Alla mamma viene impedito di vedere la bambina dal momento in cui è nata. Bacerei con il bacio di Giuda chi ha preso una simile decisione. Lo sa costui, o costei, cosa significa per un neonato venire privato delle carezze di una madre, che sono diverse dalle carezze di qualsiasi altro essere umano? E lo sa, quello stesso individuo, cosa possa significare per la madre non poterle dare, quelle carezze, quelle coccole? Per di più sapendo che non le può dare perché non guadagna abbastanza, ovvero che in pratica non può «comprare» sua figlia? Lei, la mamma, non può addirittura avere notizie della bambina, per un divieto imposto dal Servizio sociale. Servizio sociale. Le due lettere iniziali fanno pensare a tutt’altro.

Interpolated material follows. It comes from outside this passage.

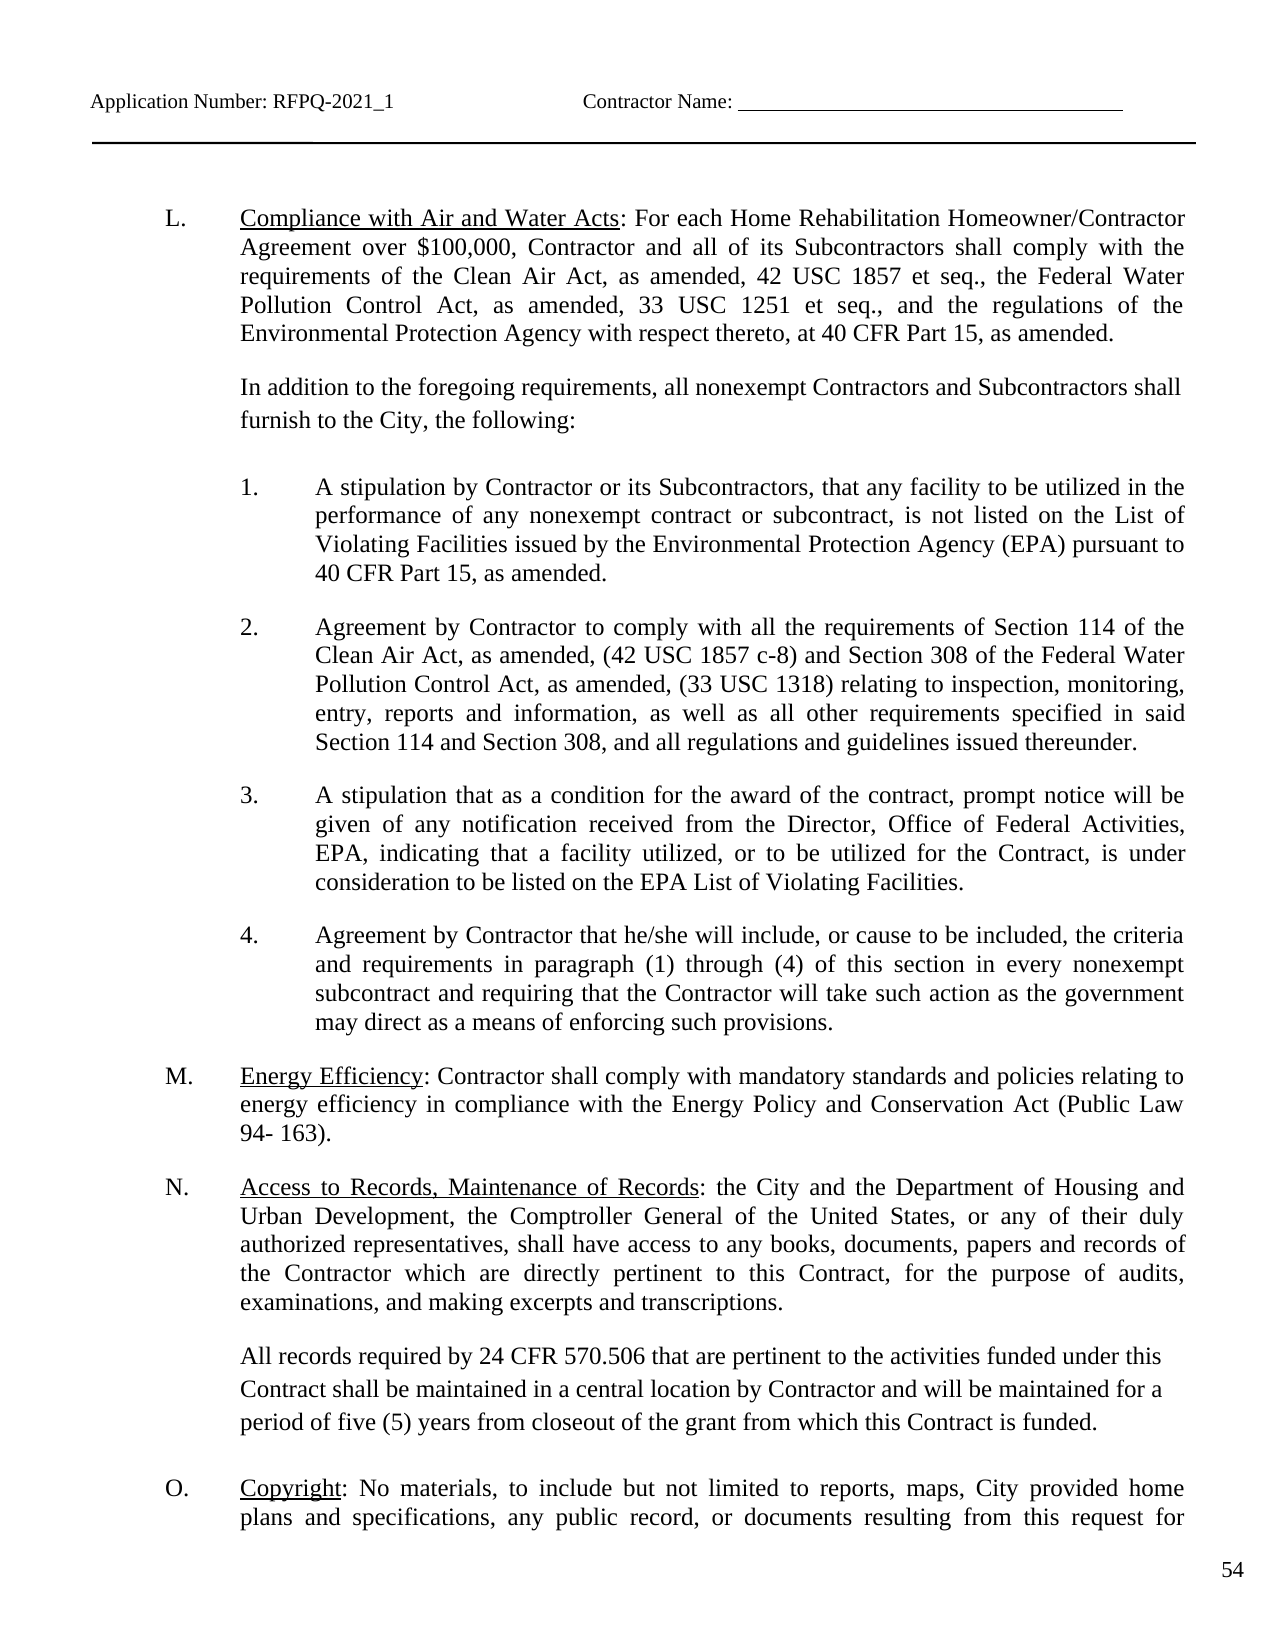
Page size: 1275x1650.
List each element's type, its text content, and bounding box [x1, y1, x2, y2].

text All records required by 24 CFR 570.506 that are pertinent to the activities funded under this Contract shall be maintained in a central location by Contractor and will be maintained for a period of five (5) years from closeout of the grant from which this Contract is funded. [240, 1341, 1163, 1436]
list A stipulation that as a condition for the award of the contract, prompt notice will be given of any notification received from the Director, Office of Federal Activities, EPA, indicating that a facility utilized, or to be utilized for the Contract, is under consideration to be listed on the EPA List of Violating Facilities. [240, 781, 1185, 896]
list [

Secondo l’avvocato della povera donna, i giudici del Tribunale dei Minori di Trento hanno deciso l’adottabilità della bambina perché hanno accolto «le inesatte informazioni del Servizio sociale che imputano alla mamma immaturità, povertà materiale ed emotiva e l’avvio della gravidanza come elemento di fragilità, colpa e incoscienza»; hanno frainteso così, continua l’avvocato, «la consulenza che aveva invece evidenziato come la mamma non ha estremi di irrecuperabilità tali da negarle di essere una mamma sufficientemente capace».

Non c’è da stupirsi, non sarebbe la prima volta che la magistratura «fraintende». Dunque si ricorrerà in appello. C’è una speranza. Almeno che il solito imprenditore generoso offra una lavoro degno alla poveretta. Sì, ma nel frattempo quanto dolore inutile e feroce.